Since the Target and Sony hacks, I have been interested in marketing’s role (or lack thereof) in preparing for and managing the consequences of data breaches. As part of a series exploring the topic in detail (see article #1 here), I talked with Holly Rollo, the CMO of RSA, a Dell Technologies business. RSA solutions enable customers worldwide to deliver business-driven security strategies. The following focuses on why business leaders in general—and CMOs in particular—need to pay attention. Of note, RSA hosts the largest cybersecurity conference in the nation, which begins on 2/13.
Whitler: How prevalent are cybersecurity attacks? How important is data security today?
Rollo: According to RSA’s Annual Cybersecurity Poverty Index, 70% of organizations report that they’ve had a security incident that negatively affected their business operations in the past 12 months.
Information is one of the most valuable assets of an organization – whether it’s intellectual property, customer or personnel data, or sensitive, private correspondence or pictures. Most organizations have something that is valuable to someone else. This is the reason every organization is a potential target. A data breach has immediate costs (clean-up, investigation, etc.) but also long-term costs (regulatory audits, loss of IP, impact to customer perception, brand reputation, falling revenue, public safety, etc.). I’ve also been hearing more about the human cost after a large scale breach in the form of post-traumatic stress believe it or not.
It’s sometimes hard for organizations to think of themselves as a target, it just seems like a problem that affects critical infrastructure, so let me give a very simple anecdote to demonstrate the scope of the problem. Much (but not all) of nefarious online activity happens underground, in what is referred to by some as the Darknet. It’s basically a hidden network where illicit goods and services are bought and sold using untraceable internet currencies or barter – and it’s completely anonymous. It’s estimated to be 500 times bigger than the Internet that you and I interact with every day. 500 times! If you’ve been on Craigslist you know that one person’s junk is another person’s treasure – there’s a market for everything. If you are collecting personal shoe sizes for customers in Iceland, it’s likely there’s a buyer for that.
Whitler: Are firm leaders aware of the magnitude of the challenge and prepared?
Rollo: Between the regulatory scrutiny and the news headlines, executive management and board members have become more aware of the immediate and long-term impact of a breach. According to IDG’s 2016 State of the CIO study, cybersecurity is one of the top three business initiatives for CEOs. More and more, Chief Information Security Officers (CISOs) and Chief Information Officers (CIOs) are being asked to speak directly to CEOs and boards to help explain the risks to the business resulting from the daily deluge of technical attacks that occur across the infrastructure. There has also been a rising trend in many large enterprises to hire Chief Risk Officers (CROs), who focus on mitigating business risk end to end within a firm. As a result, they have become much more attuned to new sources of IT / cyber risk.

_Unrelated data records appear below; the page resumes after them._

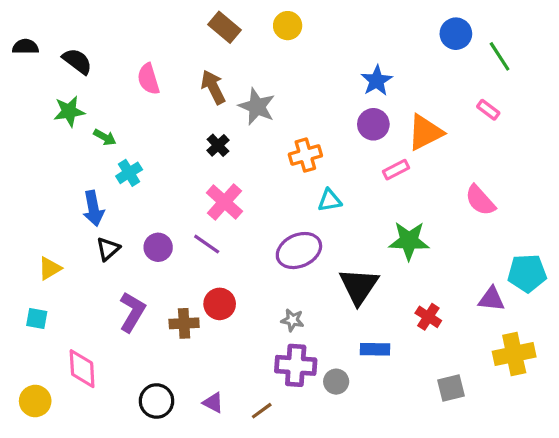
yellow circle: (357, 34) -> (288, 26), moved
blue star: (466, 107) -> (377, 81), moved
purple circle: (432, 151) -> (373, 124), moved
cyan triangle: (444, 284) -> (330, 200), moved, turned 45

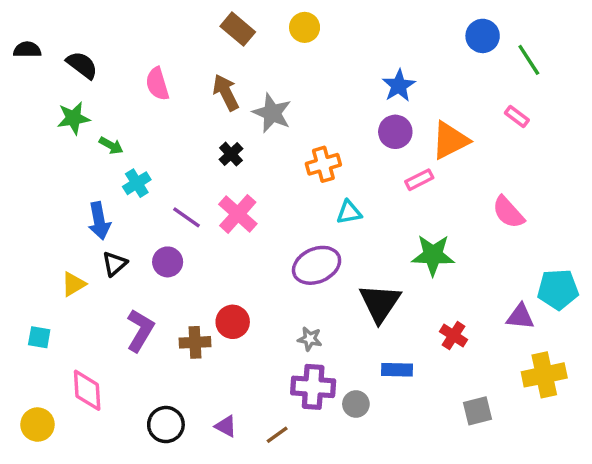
purple line: (207, 244) -> (186, 217), moved
yellow triangle: (50, 268) -> (73, 284), moved

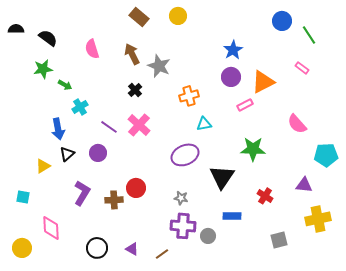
cyan pentagon: (558, 289) -> (326, 155), moved

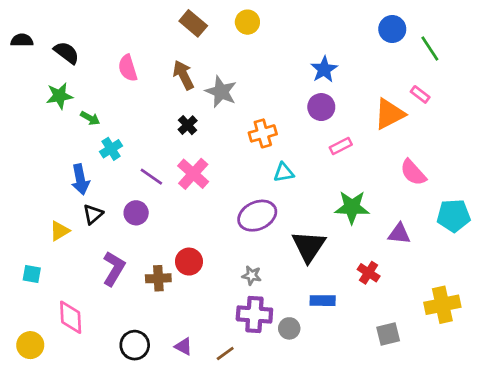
orange triangle: (263, 82) -> (389, 114), moved
purple triangle: (304, 185) -> (399, 234), moved

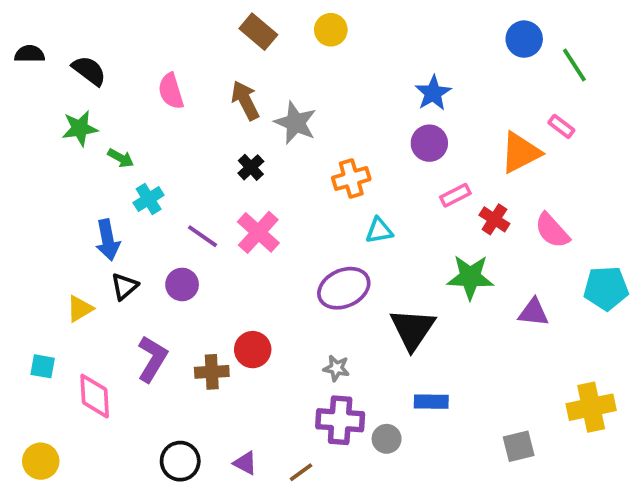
red cross: (369, 273) -> (494, 219), moved
pink diamond: (71, 317) -> (95, 396), moved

Unfortunately, not all businesses or organizations have the ability to add these senior level roles, so the responsibility can fall on others in the organization that may or may not understand the nature of attacks and the most up-to-date best practices around the ever changing world of cybersecurity. The RSA Cybersecurity Poverty Index survey provides some insight into the end result; it found that 75% of respondents believed their organizations had significant cybersecurity risk exposure. This number is staggering and brings into focus why so many organizations are experiencing damaging incidents.
Whitler: Is it fair to say that most companies are not fully prepared?
Rollo: Yes. Unfortunately, the most prepared firms are those who have already experienced some kind of a breach. Those firms look at the issue differently, they don’t just attempt to prevent attackers from getting in, they know that eventually they will, and take the next steps. They also understand that it isn’t a security technology issue, it’s a business issue. They know you need to have visibility across the whole environment to spot attacks and connect activity that might be the next attack in progress. They put security events into business context to help prioritize and understand the risk to the business. And they are able to quickly respond and remediate a situation when it happens.
Whitler: Are there certain industries/segments where there is more of a concern? Why?
Rollo: Absolutely, critical infrastructure, industries that are essential for the functioning or safety of a society and its economic viability, are the most at risk as the impact of a breach can have the most severe consequences. The US has had a longstanding critical infrastructure program in place that started in 1996 which established 16 critical infrastructure sectors. These include industries that seem to be common attack targets like financial services, healthcare, information technology, and government facilities but also targets that we most fear, such as communications infrastructure, emergency services, energy, transportation, and defense.
Whitler: How about the big B2C industries that have consumer-facing operations?
Rollo: We have all seen the damage to retail, consumer and online businesses from high-profile breaches. In fact, according to The Nielson Report, global card fraud losses have reached over $16.3 Billion and will exceed $35 Billion by 2020 . Companies rely on electronic payment data to conduct business, and often deal with a massive amount of highly sensitive personal information. They have regulatory mandates to protect that data, and face major reputational risks if it’s disclosed. These companies can also be highly decentralized in how they go-to-market to enable greater speed and agility. While this enables them to communicate efficiently and bring new products or promotions to market quickly, they may not be operationally able to secure the information, or their security strategy is disconnected from their go-to-market strategy, and issues arise. An example might be a consumer beverage company who has a sophisticated program to protect information related to formulas, manufacturing and its distribution network, but completely overlooks securing online marketing programs that capture sensitive personal information from children under 18.